竹内薫著『竹内流の「書く、話す」知的アウトプット術』を読んで

竹内薫著『竹内流の「書く、話す」知的アウトプット術』(実務教育出版)を読んだので、感想を書いてみたい。

 

本書は装丁が綺麗で、本の帯が引き立つようにデザインされている。

一冊の本に竹内流知的生産の技術の大部分を詰め込んだため、総花的な印象がある。

一種の自己啓発本ではあるが、キャリアポルノでは無い。

本書は商業的に利益の出る本の出版を目指しているので、「出来れば将来自伝を書ければ良い」という私の小さな望みとは違っている。

 

第1章は、本の読み方について。

この章では知識がいくらか得られたのが良かった。

東京には大きなリアル書店が多いので、私は東京の近くに住んでいて良かったと思う。

最近私は、八重洲ブックセンター、丸善、紀伊國屋書店、ジュンク堂書店等で新刊本ばかり見ており、神保町の古書街に足を運ばなくなっている。たまには古書街で良書を探した方が良いのかも知れない。

 

第2章は、英語力とネット情報の利用について。

私は、英語の必要性の認識が弱いなと実感する。

 

第3章は、パソコンについて。

MacWindowsよりウィルスが少ないと書いてあるが、Linuxはもっとウィルスが少ないのではないだろうか。

 

第4章は、話を聞く技術。

「話を聞くときは相づちをうまく使うこと」と書いてあるのは日本人的である。著者は帰国子女なので相づちはうたないのではないかと思っていたのは誤りだった。

 

第5章は、考える技術。

本書で最良なのはこの章だった。

有名な「モンティ・ホール問題」が書かれてあった。
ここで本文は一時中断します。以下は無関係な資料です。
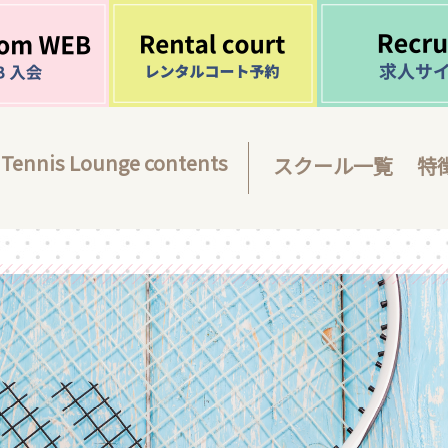
Tennis Lounge contents
スクール一覧
特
この問題は、『物理パラドックスを解く』(ジム・アル=カリーリ著)や、『たまたま-日常に潜む「偶然」を科学する』(レナード・ムロディナウ著)にも書かれていた。

この「モンティ・ホール問題」の解答を記したマリリン・ヴォス・サヴァントの新聞コラムを読んでみたいものだ。

プリンストン大学の研究者に比べて東京大学の教授は研究に割く時間が無いと書いてあったが、東京大学教授は助手や学生の研究結果に自分の名前を付けて発表しているのではないかと疑ってしまう。

本章では小説について言及している。第6章、第8章にも小説について述べている箇所があるのが興味深い。本業はサイエンス・ライターであるが、小説家としての業務にも労力を割いていることが伺える。

 

第6章は、文章術と出版の方法。

ここでも小説の事が大きく取り上げるられていた。

小説家としてのノウハウより、サイエンス・ライターのノウハウの方が私には興味がある。

 

第7章は、話す技術。

この章では、第1章と同じように知識がいくらか得られたのが良かった。

 

第8章は、英語、国語、数学、理科の勉強法。

この章で述べられているノウハウは、著者以外の人は違った意見を書くかも知れない。

理科での英雄として、著者は、アインシュタイン、ファインマン、湯川秀樹を挙げているが、私も同感だ。私は子どもの頃、アインシュタインを崇拝し過ぎるので、父に嘲笑されたことがある。

他には、蔡倫、米沢富美子、北里柴三郎、田中耕一も私の英雄です。

 

本書全体を通じて、著者独自のノウハウや、細かい知識が多く書かれていた。私が取り入れることの出来るものを取り入れたい。